The right to communicate

communicate
The history of the Internet is a debated subject, but what we do know for sure is that the US National Science Foundation (NSF) funded the establishment for national supercomputing centers at several universities and provided interconnectivity in 1986 with the NSFNET project. This was the beginning of the Internet as we know it today.

That said, why, then, is 1993 an even more important year in the history of the Internet?

On April 30, the directors at the CERN laboratories in Switzerland, one of Europe’s largest research facilities, made a statement that would change the world. They declared that the WWW technology created by Tim Berners Lee three years earlier would be made freely available to everyone; no fees or licences required. It was a stunning and visionary announcement, very much in line with the decisions of other Internet pioneers.

As the worldwide web grew from those early days, we started to understand the implications of access to, or lack of access to, the net. Even back in mid to late 90s, there were significant forums arguing the case for universal access. Some even went as far as suggesting access to the powerful information and communication features of the Internet should be a basic human right: the right to communicate.

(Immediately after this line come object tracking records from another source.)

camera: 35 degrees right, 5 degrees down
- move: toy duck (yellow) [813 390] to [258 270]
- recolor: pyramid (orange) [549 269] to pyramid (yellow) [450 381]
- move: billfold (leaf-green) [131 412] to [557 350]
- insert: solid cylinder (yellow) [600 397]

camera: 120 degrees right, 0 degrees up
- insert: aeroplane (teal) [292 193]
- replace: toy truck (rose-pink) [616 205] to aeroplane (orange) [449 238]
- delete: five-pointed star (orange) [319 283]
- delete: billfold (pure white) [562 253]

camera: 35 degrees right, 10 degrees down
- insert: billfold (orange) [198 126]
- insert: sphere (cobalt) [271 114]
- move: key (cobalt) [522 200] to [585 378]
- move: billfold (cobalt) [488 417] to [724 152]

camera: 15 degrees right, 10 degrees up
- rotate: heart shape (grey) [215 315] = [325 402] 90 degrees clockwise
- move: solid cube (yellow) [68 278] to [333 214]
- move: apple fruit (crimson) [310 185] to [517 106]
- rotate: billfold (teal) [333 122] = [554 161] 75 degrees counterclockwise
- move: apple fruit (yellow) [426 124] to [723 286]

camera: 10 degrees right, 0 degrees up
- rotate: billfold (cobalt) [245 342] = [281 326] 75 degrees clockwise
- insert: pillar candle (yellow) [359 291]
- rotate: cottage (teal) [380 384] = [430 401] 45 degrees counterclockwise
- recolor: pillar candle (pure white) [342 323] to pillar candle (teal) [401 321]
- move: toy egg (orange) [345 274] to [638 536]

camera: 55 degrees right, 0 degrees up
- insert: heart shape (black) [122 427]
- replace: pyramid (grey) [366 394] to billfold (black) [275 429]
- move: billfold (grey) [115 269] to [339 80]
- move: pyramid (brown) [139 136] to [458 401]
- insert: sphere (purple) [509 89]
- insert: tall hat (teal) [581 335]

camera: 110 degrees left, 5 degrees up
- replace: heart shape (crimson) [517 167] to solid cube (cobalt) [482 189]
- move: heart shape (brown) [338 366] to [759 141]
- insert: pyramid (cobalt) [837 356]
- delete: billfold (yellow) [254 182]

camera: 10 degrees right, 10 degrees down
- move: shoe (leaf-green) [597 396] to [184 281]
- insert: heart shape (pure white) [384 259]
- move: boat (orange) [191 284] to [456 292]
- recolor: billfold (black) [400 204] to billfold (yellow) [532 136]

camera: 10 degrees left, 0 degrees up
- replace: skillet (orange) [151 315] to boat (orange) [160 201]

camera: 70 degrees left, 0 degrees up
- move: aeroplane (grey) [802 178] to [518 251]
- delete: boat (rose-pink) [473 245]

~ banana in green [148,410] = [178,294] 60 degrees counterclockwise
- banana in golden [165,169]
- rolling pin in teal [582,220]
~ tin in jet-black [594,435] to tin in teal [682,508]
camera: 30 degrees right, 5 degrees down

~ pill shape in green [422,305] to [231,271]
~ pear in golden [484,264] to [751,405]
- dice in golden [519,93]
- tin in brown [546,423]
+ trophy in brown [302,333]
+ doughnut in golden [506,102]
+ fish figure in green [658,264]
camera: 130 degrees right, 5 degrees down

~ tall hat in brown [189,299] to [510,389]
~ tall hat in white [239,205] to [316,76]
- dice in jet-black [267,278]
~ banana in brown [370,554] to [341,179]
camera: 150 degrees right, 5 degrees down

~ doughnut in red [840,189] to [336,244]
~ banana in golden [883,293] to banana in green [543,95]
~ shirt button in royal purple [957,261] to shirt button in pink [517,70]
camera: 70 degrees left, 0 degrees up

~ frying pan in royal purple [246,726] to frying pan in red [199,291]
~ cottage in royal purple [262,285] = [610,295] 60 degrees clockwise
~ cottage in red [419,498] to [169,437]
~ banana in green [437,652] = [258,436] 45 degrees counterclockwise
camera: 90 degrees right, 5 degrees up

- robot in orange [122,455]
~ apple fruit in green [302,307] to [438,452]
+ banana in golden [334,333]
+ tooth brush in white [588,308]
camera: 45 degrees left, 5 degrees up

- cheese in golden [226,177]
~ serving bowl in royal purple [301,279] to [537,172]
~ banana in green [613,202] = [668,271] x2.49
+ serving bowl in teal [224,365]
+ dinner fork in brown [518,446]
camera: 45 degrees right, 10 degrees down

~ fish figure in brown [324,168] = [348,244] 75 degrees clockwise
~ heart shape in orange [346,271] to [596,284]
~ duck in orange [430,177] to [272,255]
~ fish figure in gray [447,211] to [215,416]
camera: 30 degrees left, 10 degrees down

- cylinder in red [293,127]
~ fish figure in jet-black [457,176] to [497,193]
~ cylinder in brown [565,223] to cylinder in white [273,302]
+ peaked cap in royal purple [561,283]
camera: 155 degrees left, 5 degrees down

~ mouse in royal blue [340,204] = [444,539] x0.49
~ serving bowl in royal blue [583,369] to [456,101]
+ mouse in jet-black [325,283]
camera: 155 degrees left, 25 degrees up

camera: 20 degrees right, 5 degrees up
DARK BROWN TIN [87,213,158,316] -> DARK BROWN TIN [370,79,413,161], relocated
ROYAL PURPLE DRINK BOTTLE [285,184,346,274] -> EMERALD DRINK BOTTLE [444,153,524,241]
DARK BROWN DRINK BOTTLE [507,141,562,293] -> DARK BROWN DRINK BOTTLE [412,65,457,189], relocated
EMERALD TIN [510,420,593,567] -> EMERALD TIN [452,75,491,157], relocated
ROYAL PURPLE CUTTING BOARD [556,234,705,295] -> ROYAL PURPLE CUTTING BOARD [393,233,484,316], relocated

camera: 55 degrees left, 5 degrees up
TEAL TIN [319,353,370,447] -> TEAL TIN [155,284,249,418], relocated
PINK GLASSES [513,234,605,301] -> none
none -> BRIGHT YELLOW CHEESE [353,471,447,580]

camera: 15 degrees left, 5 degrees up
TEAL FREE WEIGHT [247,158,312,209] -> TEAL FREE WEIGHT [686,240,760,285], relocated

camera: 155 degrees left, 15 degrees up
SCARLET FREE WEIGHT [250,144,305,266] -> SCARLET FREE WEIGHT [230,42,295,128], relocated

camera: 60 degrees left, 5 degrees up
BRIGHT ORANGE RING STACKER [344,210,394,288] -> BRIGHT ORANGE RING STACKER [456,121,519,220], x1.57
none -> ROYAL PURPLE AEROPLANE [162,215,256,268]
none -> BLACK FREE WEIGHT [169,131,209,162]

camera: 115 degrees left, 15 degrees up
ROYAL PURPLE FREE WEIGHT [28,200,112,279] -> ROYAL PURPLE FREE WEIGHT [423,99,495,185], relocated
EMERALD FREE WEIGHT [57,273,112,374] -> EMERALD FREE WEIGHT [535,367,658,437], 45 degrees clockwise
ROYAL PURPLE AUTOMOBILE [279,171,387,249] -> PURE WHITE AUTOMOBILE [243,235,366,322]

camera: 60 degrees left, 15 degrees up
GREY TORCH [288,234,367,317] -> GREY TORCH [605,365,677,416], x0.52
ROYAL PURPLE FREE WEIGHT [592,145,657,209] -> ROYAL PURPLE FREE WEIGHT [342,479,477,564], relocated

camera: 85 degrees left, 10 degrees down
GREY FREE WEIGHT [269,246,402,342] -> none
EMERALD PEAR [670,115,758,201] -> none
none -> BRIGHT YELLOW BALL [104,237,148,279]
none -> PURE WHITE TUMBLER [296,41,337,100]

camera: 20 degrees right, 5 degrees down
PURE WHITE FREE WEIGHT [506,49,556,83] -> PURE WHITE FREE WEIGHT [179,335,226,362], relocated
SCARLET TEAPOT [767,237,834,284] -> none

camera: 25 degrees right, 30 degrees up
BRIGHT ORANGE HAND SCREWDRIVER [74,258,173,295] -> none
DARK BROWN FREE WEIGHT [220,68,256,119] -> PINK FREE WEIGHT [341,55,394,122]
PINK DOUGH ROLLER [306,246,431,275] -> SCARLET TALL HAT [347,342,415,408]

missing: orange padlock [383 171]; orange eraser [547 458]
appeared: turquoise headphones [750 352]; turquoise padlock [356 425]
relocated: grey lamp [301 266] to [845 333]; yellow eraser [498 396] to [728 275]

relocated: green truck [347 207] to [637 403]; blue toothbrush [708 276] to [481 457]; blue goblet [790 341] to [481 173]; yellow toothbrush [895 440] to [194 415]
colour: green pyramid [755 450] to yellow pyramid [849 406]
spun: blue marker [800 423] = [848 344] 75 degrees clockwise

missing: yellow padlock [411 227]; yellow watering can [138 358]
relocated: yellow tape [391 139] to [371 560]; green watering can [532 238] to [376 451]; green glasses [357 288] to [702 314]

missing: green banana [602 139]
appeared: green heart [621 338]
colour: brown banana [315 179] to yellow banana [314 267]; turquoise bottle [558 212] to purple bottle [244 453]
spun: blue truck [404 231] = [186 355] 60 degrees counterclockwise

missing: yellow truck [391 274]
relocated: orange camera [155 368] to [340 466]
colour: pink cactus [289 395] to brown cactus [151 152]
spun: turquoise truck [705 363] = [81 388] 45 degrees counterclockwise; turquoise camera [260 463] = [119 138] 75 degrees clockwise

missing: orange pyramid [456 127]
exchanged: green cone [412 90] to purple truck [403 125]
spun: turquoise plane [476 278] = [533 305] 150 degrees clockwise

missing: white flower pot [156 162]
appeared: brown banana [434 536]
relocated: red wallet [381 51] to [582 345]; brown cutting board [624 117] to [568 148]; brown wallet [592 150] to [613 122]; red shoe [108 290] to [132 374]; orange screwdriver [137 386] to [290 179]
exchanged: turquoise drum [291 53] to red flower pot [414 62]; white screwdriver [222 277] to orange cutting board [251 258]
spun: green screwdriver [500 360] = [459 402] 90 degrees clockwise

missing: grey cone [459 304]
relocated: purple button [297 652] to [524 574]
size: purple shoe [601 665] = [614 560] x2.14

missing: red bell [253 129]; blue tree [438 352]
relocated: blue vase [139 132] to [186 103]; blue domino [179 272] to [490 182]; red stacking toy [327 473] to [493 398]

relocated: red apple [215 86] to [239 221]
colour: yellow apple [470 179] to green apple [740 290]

That gave birth to the term Information Superhighway, coined by Vice President Al Gore in a 1994 speech describing the future of computers accessing and communicating over a worldwide network.

Today, that superhighway is alive, thriving and flowing faster than ever.

According to some findings, in 1998 there were 50 million Internet users; eleven years later that figure had climbed to 1 billion worldwide. Today, more than 3 billion people – a little over 40 percent of the world’s population – have an Internet connection.

Furthermore, in a 2014 BBC report quoting IBM, 2.5 exabytes (2.5 billion gigabytes) of data were generated every day in 2012.

Staggering numbers, but who owns these data? As we’ve written in the past, ownership can be a legal minefield because much depends on who hosts the data and the jurisdiction where they are stored. Unfortunately, digital property laws have not kept pace with technological change so, inevitably, much of the data traveling along the Information Highway will be lost.

This can be prevented, however, if people realise the value of their data – be it financial or sentimental – and take a proactive approach to ensure it is well protected.